I raise a brow and make a tsk-ing sound. “Fraternizing with the enemy. What has our school come to?”

“I consider it good sportsmanship.”

“I’ll bet.”

I try not to be disappointed, but I am. I’m just so used to having him as a fallback plan. I don’t know who this girl is, but I instantly don’t like her. And I also realize how completely petty that is, but I can’t help it.

“Sorry,” he says.

“It’s okay.” I wave him off. “I should be studying anyway, and Eversor wants me writing something about local ghost stories for the next installment of The Articulator. Maybe I’ll go to the local historical society after school to research.”

“Ghosts? In Ardenville?”

“They don’t have ghosts in New Mexico?”

“Some. Mostly the things that go bump in the night are coyotes.” He says it like a true westerner.

“Out here, that word has three syllables,” I say primly. “You’d better learn that before they kick you out of the great state of New York.”

“Kigh-oats,” he repeats. “You’re the one saying it wrong.”

“At least I’m not a total suck-up,” I say. “It must be nice to have a dad who’s a history professor.”

“Come on. I just asked about the Prussian helmet design and von Steuben’s contributions to sanitation and their effect on lowering the rate of dysentery.”

“Keep talking just like that. It’s sure to get your new girl interested.”

His eyes slide sideways to meet mine. “You jealous, St. Clair?”

“Of course I am. If you’re out with someone else, who’s going to discuss dysentery with me?”

I bump his shoulder with mine and head into creative writing class, uncomfortably aware that I am jealous. If Ben gets a girlfriend, he won’t be hanging out with me anymore. That also leaves a lot more of my time free for Finn, and traveling, and all that comes with it.

I’m still not sure I’m ready for all that comes with it.





14

Unexpected

The Ardenville Historical Society is housed in an unassuming old stone farmhouse, on half an acre of what used to be a sprawling farm, before it got sold and developed into a community of town houses.

There’s a woeful lack of ghost stories centered in or around Ardenville on the Internet, which is not surprising in the least, since there’s a woeful lack of anything about Ardenville on the Internet.

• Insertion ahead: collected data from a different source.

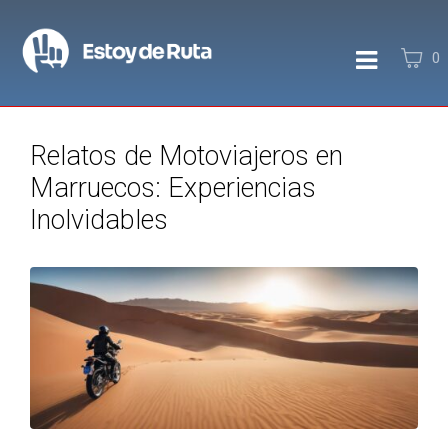
0
Relatos de Motoviajeros en
Marruecos: Experiencias
Inolvidables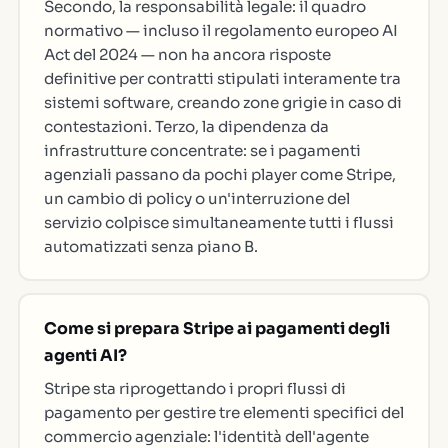
Secondo, la responsabilità legale: il quadro
normativo — incluso il regolamento europeo AI
Act del 2024 — non ha ancora risposte
definitive per contratti stipulati interamente tra
sistemi software, creando zone grigie in caso di
contestazioni. Terzo, la dipendenza da
infrastrutture concentrate: se i pagamenti
agenziali passano da pochi player come Stripe,
un cambio di policy o un'interruzione del
servizio colpisce simultaneamente tutti i flussi
automatizzati senza piano B.
Come si prepara Stripe ai pagamenti degli
agenti AI?
Stripe sta riprogettando i propri flussi di
pagamento per gestire tre elementi specifici del
commercio agenziale: l'identità dell'agente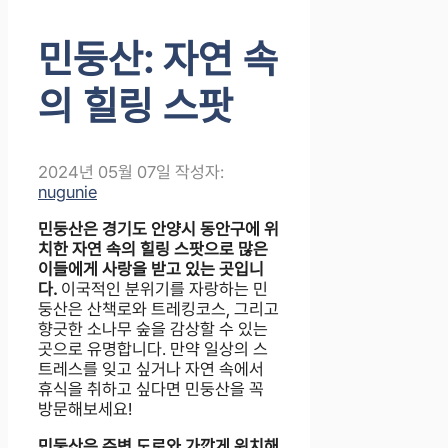
민둥산: 자연 속
의 힐링 스팟
2024년 05월 07일
작성자:
nugunie
민둥산은 경기도 안양시 동안구에 위
치한 자연 속의 힐링 스팟으로 많은
이들에게 사랑을 받고 있는 곳입니
다.
이국적인 분위기를 자랑하는 민
둥산은 산책로와 트레킹코스, 그리고
향긋한 소나무 숲을 감상할 수 있는
곳으로 유명합니다. 만약 일상의 스
트레스를 잊고 싶거나 자연 속에서
휴식을 취하고 싶다면 민둥산을 꼭
방문해보세요!
민둥산은 주변 도로와 가깝게 위치해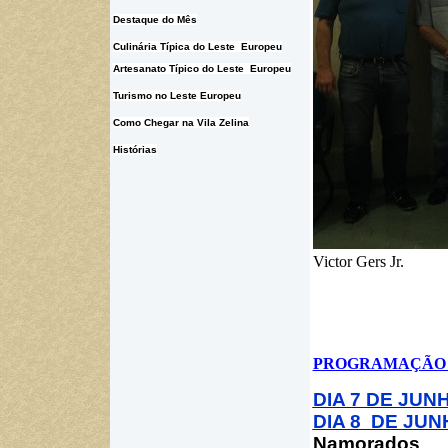
Destaque do Mês
Culinária Típica do Leste Europeu
Artesanato Típico do Leste Europeu
Turismo no Leste Europeu
Como Chegar na Vila Zelina
Histórias
Victor Gers Jr.
PROGRAMAÇÃO 
DIA 7 DE JUN
DIA 8
DE JUN
Namorados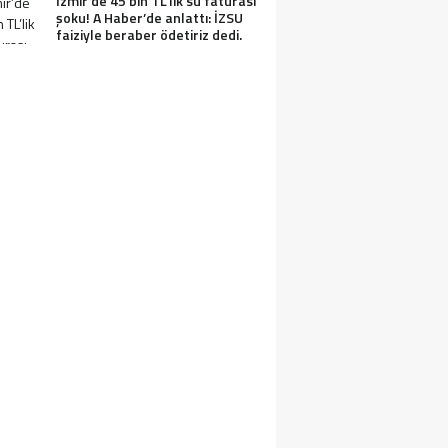
İzmir’de 45 bin TL’lik su faturası
şoku! A Haber’de anlattı: İZSU
faiziyle beraber ödetiriz dedi.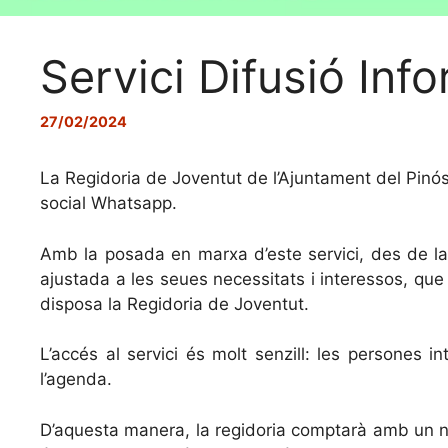
Servici Difusió In
27/02/2024
La Regidoria de Joventut de l’Ajuntament del Pinós
social Whatsapp.
Amb la posada en marxa d’este servici, des de la 
ajustada a les seues necessitats i interessos, que 
disposa la Regidoria de Joventut.
L’accés al servici és molt senzill: les persones
l’agenda.
D’aquesta manera, la regidoria comptarà amb un n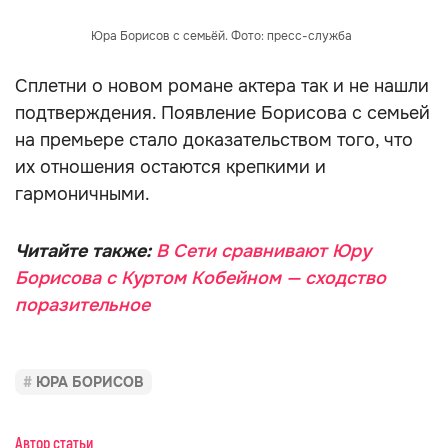
Юра Борисов с семьёй. Фото: пресс-служба
Сплетни о новом романе актера так и не нашли
подтверждения. Появление Борисова с семьей
на премьере стало доказательством того, что
их отношения остаются крепкими и
гармоничными.
Читайте также:
В Сети сравнивают Юру
Борисова с Куртом Кобейном — сходство
поразительное
ЮРА БОРИСОВ
Автор статьи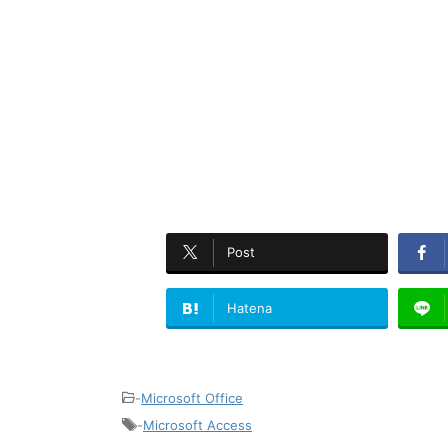
Post
Hatena
-
Microsoft Office
-
Microsoft Access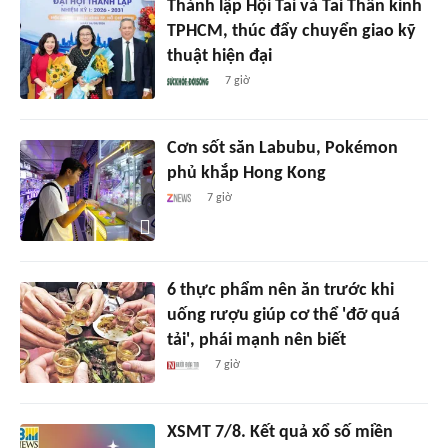
Thành lập Hội Tai và Tai Thần kinh
TPHCM, thúc đẩy chuyển giao kỹ
thuật hiện đại
7 giờ
Cơn sốt săn Labubu, Pokémon
phủ khắp Hong Kong
7 giờ
6 thực phẩm nên ăn trước khi
uống rượu giúp cơ thể 'đỡ quá
tải', phái mạnh nên biết
7 giờ
XSMT 7/8. Kết quả xổ số miền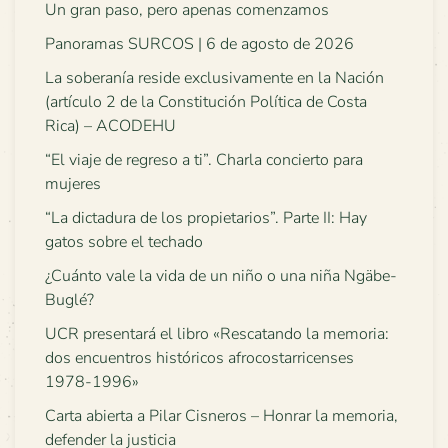
Un gran paso, pero apenas comenzamos
Panoramas SURCOS | 6 de agosto de 2026
La soberanía reside exclusivamente en la Nación
(artículo 2 de la Constitución Política de Costa
Rica) – ACODEHU
“El viaje de regreso a ti”. Charla concierto para
mujeres
“La dictadura de los propietarios”. Parte II: Hay
gatos sobre el techado
¿Cuánto vale la vida de un niño o una niña Ngäbe-
Buglé?
UCR presentará el libro «Rescatando la memoria:
dos encuentros históricos afrocostarricenses
1978-1996»
Carta abierta a Pilar Cisneros – Honrar la memoria,
defender la justicia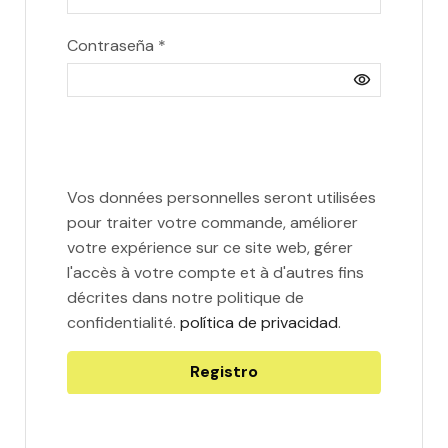
Contraseña
*
Vos données personnelles seront utilisées
pour traiter votre commande, améliorer
votre expérience sur ce site web, gérer
l'accès à votre compte et à d'autres fins
décrites dans notre politique de
confidentialité.
política de privacidad
.
Registro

We’re just not that exciting.

But since the local historical society is offering a ghost tour on Halloween night, I figure that’s a good place to start with the research on my article. I push the door open, listening to it creak loudly. The wooden floorboards aren’t any more forgiving, and I wince as I try to make my way silently into the room.

“Hello?” I look around, but there’s nobody in sight. There’s a light on in the next room, and the door is partially open. I make my way back to it.

“Hello?” I call again. “Are you open?”

The door swings open wider, and an older woman with a mop of unruly gray hair stuffed under a kerchief peeks her head out.

“Hello!” she calls out cheerfully. “Yes, yes, we’re open. All the way to six. Sorry I didn’t hear you. I’m trying to get this room sorted out. We’ve got a ghost tour coming up, you know.”

“So I’ve heard,” I remark, looking around. “I’m actually here to research that very subject.”

“Oh, well, then,” she says, brushing dust and cobwebs off her shirt and pants. “This is your lucky day! One of our volunteers organized it all into a collection, over there.”